Rapid ist nach wie vor der größte Verein Österreichs und da ist immer der Druck, dass man erfolgreich sein muss. Ein neues Präsidium, ein neuer Präsident und ein neuer Sportdirektor sind nun gekommen. Vor zwei Monaten hat geheißen, dass Geld kommt und dass neue Spieler gekauft werden können. Aber bis heute ist gar nichts passiert.
Die Fans werden langsam unruhig. Ich gehe also davon aus, dass sowohl die Austria als auch Rapid unter den ersten Sechs kommen und in den Playoffs dabei sein werden, aber nicht unter den ersten Drei.“
Wettfreunde: Gilt Aufsteiger Blau Weiß Linz als Abstiegskandidat Nummer eins?

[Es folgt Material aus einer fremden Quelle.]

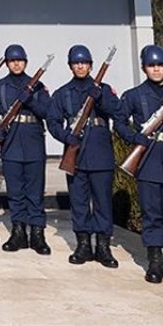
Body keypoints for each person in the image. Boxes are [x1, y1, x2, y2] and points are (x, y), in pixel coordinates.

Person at [115, 45, 163, 284]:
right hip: (148, 159)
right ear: (144, 68)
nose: (156, 69)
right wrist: (134, 137)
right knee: (152, 213)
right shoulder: (134, 95)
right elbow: (119, 122)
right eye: (151, 65)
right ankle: (155, 261)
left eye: (160, 65)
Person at [46, 44, 122, 268]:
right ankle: (83, 246)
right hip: (76, 155)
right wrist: (65, 137)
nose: (80, 66)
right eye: (76, 63)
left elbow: (117, 112)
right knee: (79, 202)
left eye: (84, 63)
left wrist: (101, 99)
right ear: (70, 66)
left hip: (100, 154)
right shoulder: (62, 93)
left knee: (102, 202)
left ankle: (103, 247)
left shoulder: (104, 90)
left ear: (90, 66)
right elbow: (53, 121)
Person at [0, 44, 52, 254]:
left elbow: (47, 112)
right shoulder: (0, 87)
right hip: (11, 143)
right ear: (7, 63)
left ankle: (37, 234)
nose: (16, 64)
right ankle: (18, 232)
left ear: (25, 62)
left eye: (20, 60)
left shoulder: (37, 85)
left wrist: (31, 102)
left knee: (35, 192)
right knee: (15, 192)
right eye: (12, 61)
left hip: (33, 142)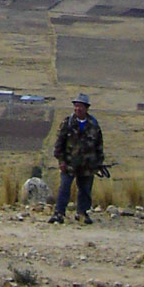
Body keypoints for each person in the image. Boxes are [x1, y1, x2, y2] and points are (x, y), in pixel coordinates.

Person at [50, 94, 104, 224]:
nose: (77, 109)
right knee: (64, 188)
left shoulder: (94, 125)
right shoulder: (67, 122)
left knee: (85, 191)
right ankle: (59, 213)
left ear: (86, 108)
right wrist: (61, 161)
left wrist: (98, 164)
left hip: (87, 166)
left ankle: (82, 213)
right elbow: (59, 145)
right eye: (76, 106)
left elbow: (99, 146)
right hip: (69, 164)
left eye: (80, 106)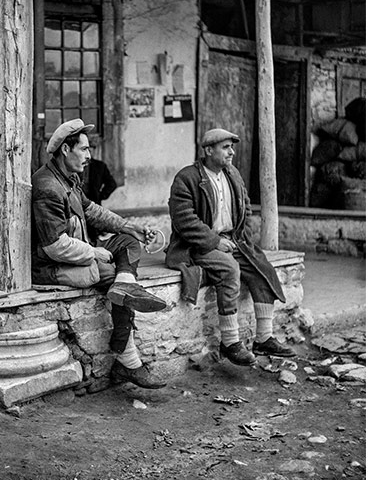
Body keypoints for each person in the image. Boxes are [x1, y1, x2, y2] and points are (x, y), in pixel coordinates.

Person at [32, 119, 168, 389]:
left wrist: (133, 228)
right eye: (83, 149)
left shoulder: (68, 179)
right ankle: (128, 361)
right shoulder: (47, 186)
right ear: (65, 151)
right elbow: (54, 246)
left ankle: (126, 285)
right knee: (110, 272)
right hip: (51, 266)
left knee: (128, 243)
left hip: (77, 254)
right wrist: (94, 251)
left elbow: (93, 211)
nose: (89, 155)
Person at [165, 128, 296, 367]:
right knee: (229, 269)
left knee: (261, 267)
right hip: (197, 245)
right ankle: (230, 342)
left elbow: (245, 205)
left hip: (232, 239)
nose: (231, 152)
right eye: (226, 147)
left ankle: (264, 337)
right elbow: (184, 221)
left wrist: (240, 237)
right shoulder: (187, 178)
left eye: (231, 147)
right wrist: (215, 241)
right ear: (208, 150)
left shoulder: (232, 173)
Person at [81, 158, 118, 243]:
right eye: (85, 148)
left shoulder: (99, 166)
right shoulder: (74, 164)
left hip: (93, 203)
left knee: (93, 234)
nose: (89, 151)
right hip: (77, 202)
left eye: (92, 148)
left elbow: (112, 183)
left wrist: (101, 195)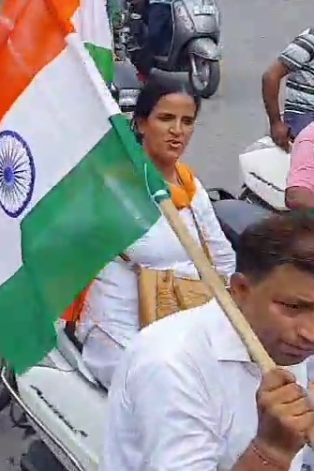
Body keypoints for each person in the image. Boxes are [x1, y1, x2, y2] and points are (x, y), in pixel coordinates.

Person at [105, 211, 314, 469]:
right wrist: (272, 450)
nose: (310, 333)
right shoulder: (171, 363)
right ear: (241, 290)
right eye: (292, 307)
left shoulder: (283, 344)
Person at [78, 78, 235, 387]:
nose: (178, 130)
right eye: (166, 118)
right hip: (120, 329)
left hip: (184, 321)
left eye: (187, 121)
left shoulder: (189, 185)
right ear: (140, 123)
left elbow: (223, 258)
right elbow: (149, 249)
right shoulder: (117, 182)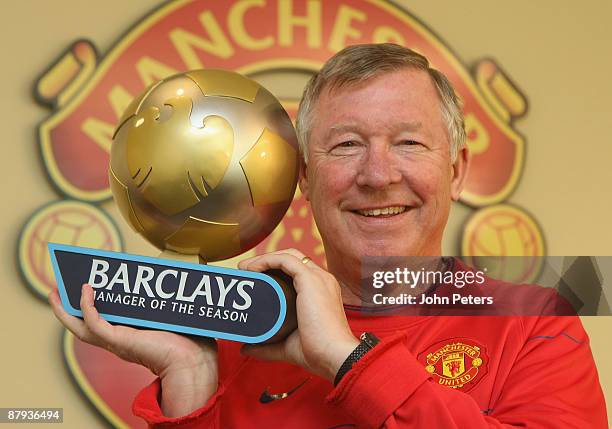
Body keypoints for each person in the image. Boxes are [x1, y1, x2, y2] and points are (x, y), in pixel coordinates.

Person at [49, 43, 608, 428]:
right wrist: (191, 378)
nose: (378, 175)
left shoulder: (537, 320)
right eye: (346, 145)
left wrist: (348, 359)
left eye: (409, 144)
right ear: (307, 180)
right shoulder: (236, 336)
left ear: (457, 171)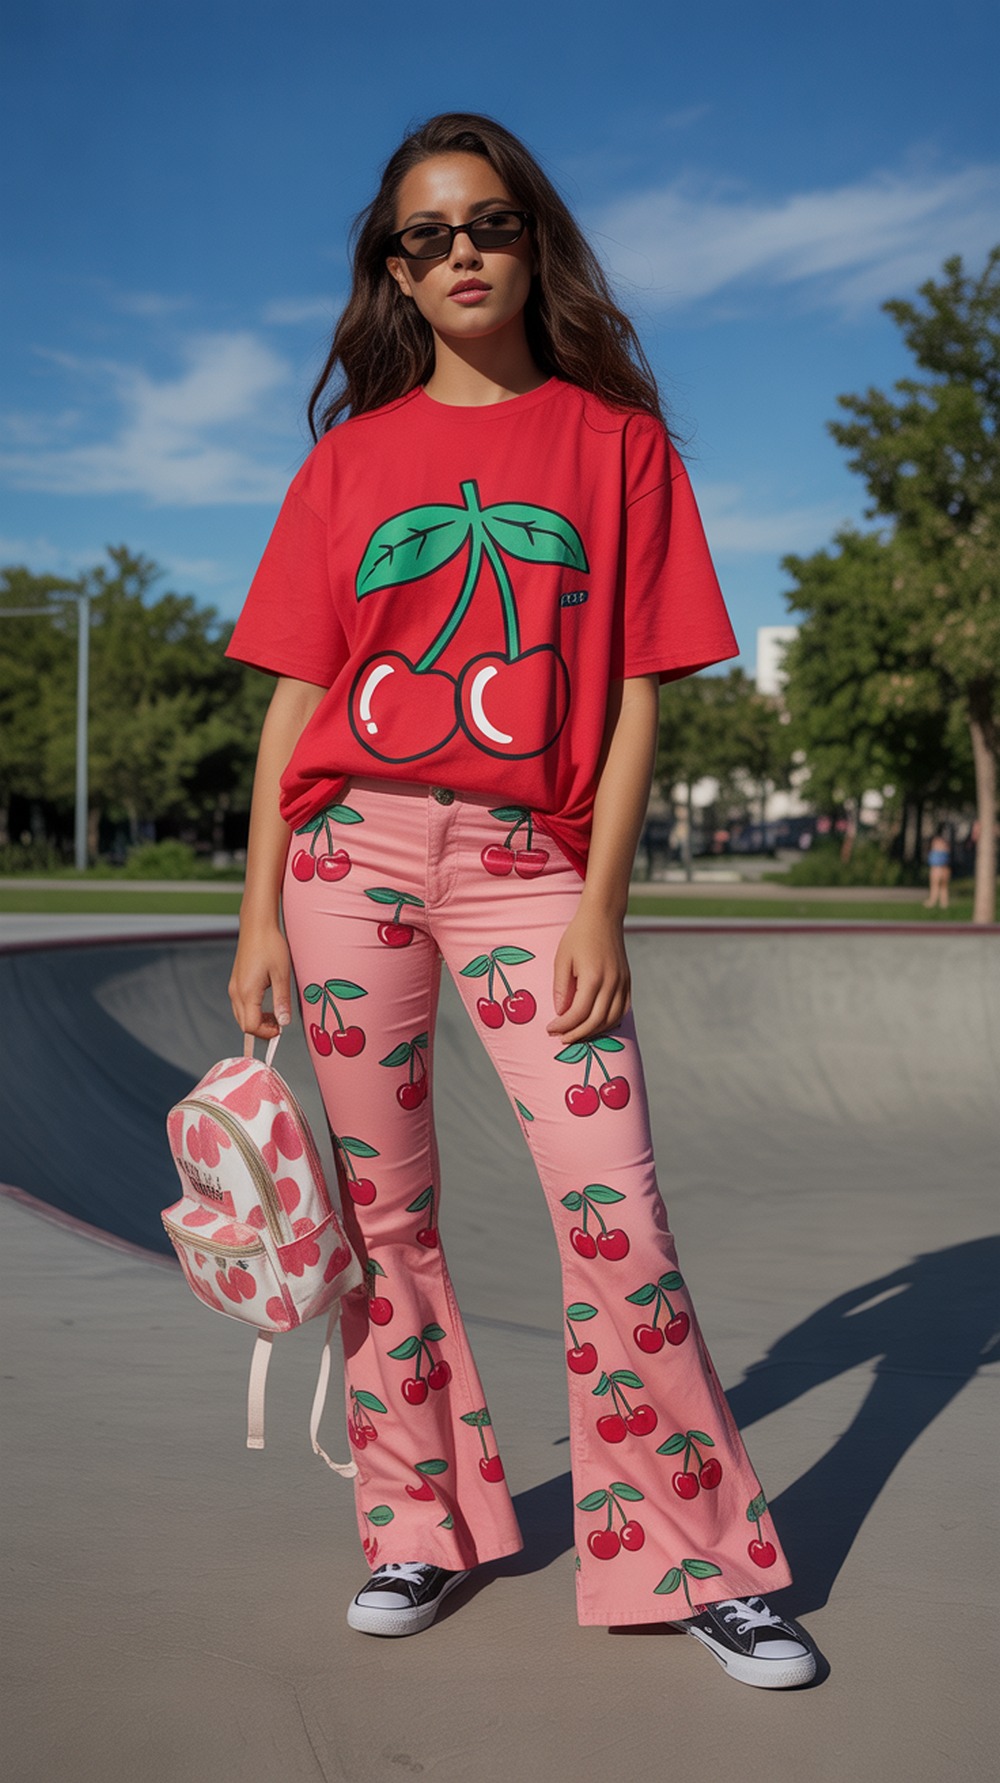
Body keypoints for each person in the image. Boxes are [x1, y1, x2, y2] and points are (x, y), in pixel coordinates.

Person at [225, 112, 816, 1690]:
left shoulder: (617, 443)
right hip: (347, 859)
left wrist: (602, 902)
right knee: (382, 1216)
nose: (462, 251)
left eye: (489, 222)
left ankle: (703, 1559)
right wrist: (261, 915)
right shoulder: (349, 462)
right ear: (395, 274)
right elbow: (295, 699)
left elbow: (634, 699)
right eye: (426, 236)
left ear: (532, 238)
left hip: (528, 867)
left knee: (613, 1204)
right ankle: (416, 1518)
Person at [924, 831, 951, 910]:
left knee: (934, 886)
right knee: (944, 887)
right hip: (945, 869)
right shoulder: (946, 847)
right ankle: (944, 903)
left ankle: (932, 901)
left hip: (936, 869)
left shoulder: (936, 847)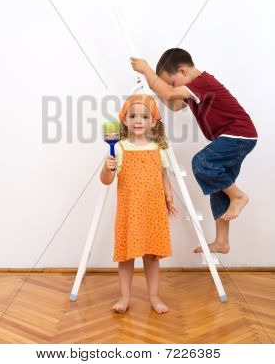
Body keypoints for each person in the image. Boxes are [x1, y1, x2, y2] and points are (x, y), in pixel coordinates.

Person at [130, 49, 257, 255]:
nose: (170, 87)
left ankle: (239, 197)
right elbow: (174, 104)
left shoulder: (202, 82)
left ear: (182, 71)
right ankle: (222, 242)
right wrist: (155, 87)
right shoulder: (191, 91)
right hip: (233, 138)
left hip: (239, 135)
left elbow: (171, 93)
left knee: (201, 162)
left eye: (171, 82)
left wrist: (147, 71)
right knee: (217, 189)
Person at [100, 94, 178, 313]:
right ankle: (124, 298)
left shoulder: (158, 149)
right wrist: (108, 168)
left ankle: (154, 297)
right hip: (129, 211)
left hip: (153, 211)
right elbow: (107, 180)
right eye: (132, 115)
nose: (138, 120)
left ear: (153, 121)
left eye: (144, 116)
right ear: (123, 119)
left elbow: (164, 177)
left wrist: (169, 198)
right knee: (126, 257)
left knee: (152, 257)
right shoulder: (120, 149)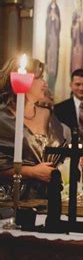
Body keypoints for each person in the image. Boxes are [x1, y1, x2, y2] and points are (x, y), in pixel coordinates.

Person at [0, 57, 68, 200]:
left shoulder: (47, 114)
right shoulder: (3, 117)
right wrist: (32, 172)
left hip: (52, 195)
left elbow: (62, 151)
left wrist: (73, 160)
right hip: (12, 197)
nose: (45, 84)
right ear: (24, 80)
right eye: (40, 78)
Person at [44, 0, 61, 90]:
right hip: (49, 38)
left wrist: (56, 18)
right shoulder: (49, 7)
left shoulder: (57, 8)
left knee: (54, 61)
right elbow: (47, 23)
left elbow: (59, 25)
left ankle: (52, 81)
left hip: (55, 37)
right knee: (49, 58)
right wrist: (50, 17)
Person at [70, 0, 83, 73]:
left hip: (80, 42)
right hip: (75, 41)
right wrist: (76, 25)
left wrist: (81, 23)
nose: (78, 3)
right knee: (74, 58)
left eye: (79, 1)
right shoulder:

Herzog: „Oft hat der Aufsteiger in den letzten Jahren eine Riesen-Euphorie entfacht und den Klassenerhalt geschafft. Zum Beispiel war Austria Lustenau in der vergangenen Spielzeit richtig gut. Vor zwei Jahren war Klagenfurt ziemlich stark.
Deswegen traue ich BW Linz den Klassenerhalt zu. Sollten sie übrigens die ersten Liga-Spiele verlieren, ist die Aufstiegseuphorie schnell wieder weg.“
Das Interview wurde geführt von Alexis Menuge.